FIG. 6 is a sectional view of the essential parts of the compressor stationary blade ring of the gas turbine, showing Embodiment 3 of the present invention.
This is an embodiment in which the outer shroud portions 4 (and spacers 8) in Embodiment 1 are coupled together by a narrow auxiliary band member 7 different from the band member 5 before they are coupled together by the band member 5. Other features are the same as those in Embodiment 1.
According to this embodiment, in addition to the same actions and effects as those in Embodiment 1, there is the advantage that the stationary blades 2 are not separated from each other even when the band member 5 is detached during a dismounting operation for inspection or the like.
The invention thus described, it will be obvious that the same may be varied in many ways. For example, various changes, such as changes in the shapes of the inner and outer shroud portions, the seal holder, and the band member, can be made. In addition, not only the band member, but also various welding methods (laser, arc, electronic beam, etc.) are available as the coupling means. Such variations are not to be regarded as a departure from the spirit and scope of the invention, and all such modifications as would be obvious to one skilled in the art are intended to be included within the scope of the following claims.

Claims

1. A stationary blade ring of an axial compressor, comprising a plurality of units connected-together in a circumferential direction,

each unit comprising:

a plurality of stationary blades adjacent to each other in the circumferential direction;

an inner shroud portion and an outer shroud portion dividedly formed per stationary blade, and formed integrally with each stationary blade; and

a band member for coupling together the plurality of stationary blades at the outer shroud portions.

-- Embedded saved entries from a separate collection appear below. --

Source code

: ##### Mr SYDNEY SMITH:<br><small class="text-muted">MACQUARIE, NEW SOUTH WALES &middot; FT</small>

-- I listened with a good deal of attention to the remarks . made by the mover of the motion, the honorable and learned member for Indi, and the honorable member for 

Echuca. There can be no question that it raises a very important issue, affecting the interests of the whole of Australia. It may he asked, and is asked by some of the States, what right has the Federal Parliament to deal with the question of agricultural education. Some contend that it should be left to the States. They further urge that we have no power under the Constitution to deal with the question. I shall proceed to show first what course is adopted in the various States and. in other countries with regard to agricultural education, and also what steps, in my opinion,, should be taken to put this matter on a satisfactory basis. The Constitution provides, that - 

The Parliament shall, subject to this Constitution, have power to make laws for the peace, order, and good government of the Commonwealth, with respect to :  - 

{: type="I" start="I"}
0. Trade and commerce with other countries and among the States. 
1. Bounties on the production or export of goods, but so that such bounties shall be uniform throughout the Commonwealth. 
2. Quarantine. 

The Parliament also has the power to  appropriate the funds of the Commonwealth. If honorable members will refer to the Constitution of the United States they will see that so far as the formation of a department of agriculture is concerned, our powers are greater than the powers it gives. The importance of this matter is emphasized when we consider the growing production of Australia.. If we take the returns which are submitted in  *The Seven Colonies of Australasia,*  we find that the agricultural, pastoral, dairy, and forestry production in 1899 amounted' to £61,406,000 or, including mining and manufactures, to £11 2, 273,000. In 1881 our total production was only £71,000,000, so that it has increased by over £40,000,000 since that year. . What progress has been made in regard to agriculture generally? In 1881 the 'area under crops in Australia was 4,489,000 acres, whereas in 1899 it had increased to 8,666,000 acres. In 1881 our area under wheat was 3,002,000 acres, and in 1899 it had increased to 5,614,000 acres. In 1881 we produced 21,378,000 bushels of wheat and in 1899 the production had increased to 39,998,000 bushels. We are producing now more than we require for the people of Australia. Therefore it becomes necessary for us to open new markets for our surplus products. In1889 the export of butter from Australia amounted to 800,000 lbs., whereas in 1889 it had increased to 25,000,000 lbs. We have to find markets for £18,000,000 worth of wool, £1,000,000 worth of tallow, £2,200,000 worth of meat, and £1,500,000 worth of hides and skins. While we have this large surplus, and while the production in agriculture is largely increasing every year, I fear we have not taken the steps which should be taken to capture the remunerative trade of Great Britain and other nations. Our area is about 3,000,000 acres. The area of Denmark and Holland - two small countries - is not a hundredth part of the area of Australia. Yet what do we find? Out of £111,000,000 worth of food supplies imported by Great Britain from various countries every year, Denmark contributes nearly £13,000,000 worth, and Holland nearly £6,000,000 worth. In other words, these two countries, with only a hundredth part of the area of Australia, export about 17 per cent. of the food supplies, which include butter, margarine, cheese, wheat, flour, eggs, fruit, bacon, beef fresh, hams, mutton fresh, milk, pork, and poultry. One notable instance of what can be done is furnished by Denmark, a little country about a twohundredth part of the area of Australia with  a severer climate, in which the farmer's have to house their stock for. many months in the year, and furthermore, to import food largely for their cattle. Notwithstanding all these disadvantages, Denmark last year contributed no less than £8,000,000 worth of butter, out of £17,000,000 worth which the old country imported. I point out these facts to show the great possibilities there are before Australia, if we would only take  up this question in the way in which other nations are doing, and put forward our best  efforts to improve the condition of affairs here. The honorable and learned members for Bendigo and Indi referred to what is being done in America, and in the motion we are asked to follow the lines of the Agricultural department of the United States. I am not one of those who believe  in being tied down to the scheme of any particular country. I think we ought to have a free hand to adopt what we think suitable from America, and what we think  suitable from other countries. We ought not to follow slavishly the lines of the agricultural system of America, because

2. The stationary blade ring of an axial compressor according to claim 1, wherein the band member is directly slidably fitted into a guide groove portion on a side of a compressor casing.

3. The stationary blade ring of an axial compressor according to claim 2, wherein the outer shroud portions for the plurality of stationary blades are coupled together by an auxiliary band member different from the band member.

4. The stationary blade ring of an axial compressor according to claim 1, wherein the outer shroud portions coupled by the band member are directly slidably fitted into a guide groove portion on a side of a compressor casing.

5. The stationary blade ring of an axial compressor according to claim 1, wherein the inner shroud portions are held by a seal holder having a length corresponding to the plurality of stationary blades adjacent to each other in the circumferential direction.

6. The stationary blade ring of an axial compressor according to claim 5, wherein the seal holder is divided into two portions in a flowing direction of a working fluid, and the two portions are fastened together by a fastening means.

7. A stationary blade ring of an axial compressor, comprising a plurality of units connected together in a circumferential direction,

each unit comprising:

an inner shroud portion and an outer shroud portion dividedly formed per stationary blade, and formed integrally with each stationary blade;

connecting means for coupling together the plurality of stationary blades at the outer shroud portions; and

a seal holder for holding the inner shroud portions, the seal holder having a length corresponding to the plurality of stationary blades.

8. The stationary blade ring of an axial compressor according to claim 7, wherein the seal holder is divided into two portions in a flowing direction of a working fluid, and the two portions are fastened together by a fastening means.

9. The stationary blade ring of an axial compressor according to claim 7, wherein the inner shroud portion and the seal holder are bound together by a pin.

10. The stationary blade ring of an axial compressor according to claim 7, wherein a spacer is interposed between the inner shroud portions adjacent to each other in the circumferential direction, and a spacer is interposed between the outer shroud portions adjacent to each other in the circumferential direction.